Brisbane-based testing group, ALS Ltd has lifted final dividend on top of a higher interim after reporting an improved underlying performance for 2017-18.
The company told the ASX yesterday afternoon that underlying net profit after tax from continuing operations for 2017-18 was $142.2 million which it said was within the guidance range of $135 million to $145 million provided to the market in November 2017.
The shares fell 0.4% to $7.56 ahead of the release of the results after ASX trading finished at 4pm.
ALS said the underlying result was up 21.1% higher from the $117.4 million comparative underlying net profit after tax earned in the 2016-17. Revenue from continuing operations rose 14.7% to $1,446.9 million from the $1,261.5 million recorded in the previous year.
As a result the final dividend of 9 cents a share is up from 8 cents previously. The company paid an interim of 8 cents, up from 5.5 cents previously, meaning total dividend for 23017-18 is 17 cents a share against 13.5 cents.
Directors said the improvement was "primarily due to improvements in market conditions for those businesses exposed to mineral commodities markets and expansion in the less cyclical Life Sciences and Industrial operations with food, environmental and tribology acquisitions in mainland Europe and South America.
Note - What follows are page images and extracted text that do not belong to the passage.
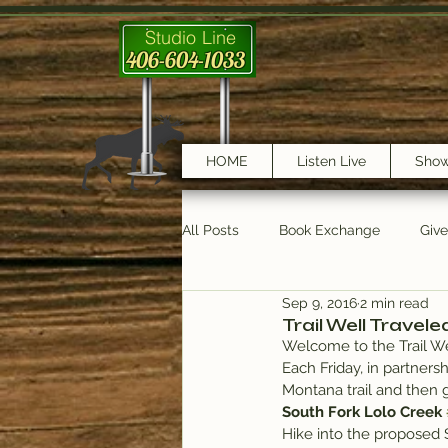
Studio Line
406-604-1033
HOME
Listen Live
Sho
All Posts
Book Exchange
Giv
Sep 9, 2016
2 min read
testimonials
Trail Features
Trail Well Travele
Welcome to the Trail We
Each Friday, in partnersh
Montana trail and then 
South Fork Lolo Creek 
Hike into the proposed 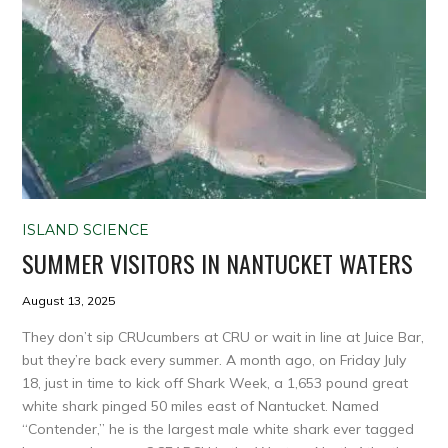
ISLAND SCIENCE
SUMMER VISITORS IN NANTUCKET WATERS
August 13, 2025
They don’t sip CRUcumbers at CRU or wait in line at Juice Bar,
but they’re back every summer. A month ago, on Friday July
18, just in time to kick off Shark Week, a 1,653 pound great
white shark pinged 50 miles east of Nantucket. Named
“Contender,” he is the largest male white shark ever tagged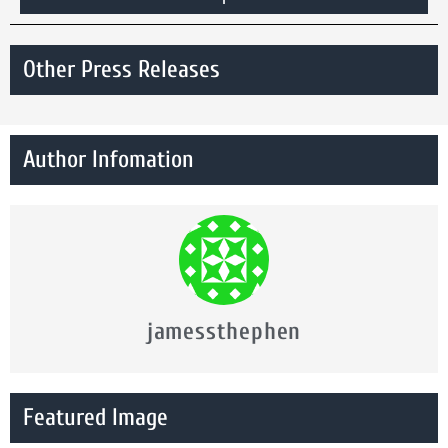
Other Press Releases
Author Infomation
jamessthephen
Featured Image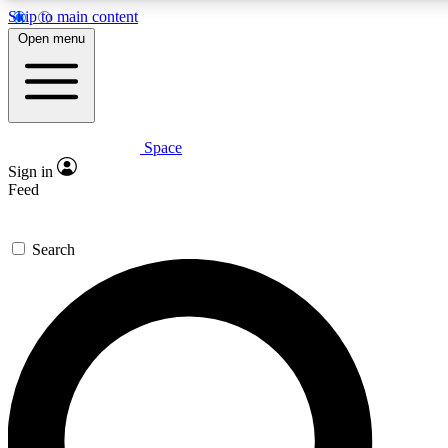
Skip to main content
5
Open menu
PREMIUM BENE
Space
Expert insights
Curated newsle
Sign in
In-depth guides and features
Handpicked inspi
Feed
GET SPACE+ ACCESS QUICK
Search
For the quickest way to join, enter your email below. We’ll s
inspiration, expert advice and exclusive offers.
Contact me with news and offers from other Future brands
Statutory profit from all operations was a net profit after tax of $51.8million, compared with a net profit of $81.6 million recorded in FY2017, with over $63 million in impairments and $11 million in foreign exchange losses.
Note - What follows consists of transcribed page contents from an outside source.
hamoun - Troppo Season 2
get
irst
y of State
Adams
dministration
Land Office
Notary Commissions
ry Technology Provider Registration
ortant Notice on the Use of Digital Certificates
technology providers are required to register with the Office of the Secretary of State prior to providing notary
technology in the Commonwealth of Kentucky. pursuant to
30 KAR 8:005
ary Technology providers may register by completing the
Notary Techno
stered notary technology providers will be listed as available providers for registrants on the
The company said its commodities division’s underlying contribution was up 43.5% with higher revenue and earnings before interest and tax (EBIT) “coming across the board from the geochemistry, coal, inspection and metallurgy businesses.
"Life Sciences revenue increased in all regions during FY2018, however the effects of competition and temporary acquisition integration-related disruptions saw underlying segment contribution for the year remain steady.
"Industrial division revenue was relatively flat year-on-year as increased sales from the Tribology business were largely offset by softer conditions experienced in Asset Care.”
"As previously announced, the Group sold the majority of its Oil & Gas technical services business in July 2017 retaining only the laboratory testing component. In March 2018, following a further review of the Group’s presence in the sector, Directors decided to exit the Oil & Gas laboratories business.
"A number of options are currently being considered in this regard. The results of the Oil & Gas laboratories business have been disclosed, along with those of the Oil & Gas operations sold in July 2017, as discontinued operations in the financial report.
"In light of the Company’s plans to continue with an on-market share buyback program the dividend reinvestment plan will not operate for the FY2018 final dividend. In November 2017 following the divestment of the Oil & Gas business and a review of ongoing capital requirements, Directors announced an on-market share buyback of up to $175 million.
"As at 31 March 2018 a total of 15.5 million shares (representing 3.1% of the original base) have been bought back on-market for an overall consideration of $106.8 million,”Directors said.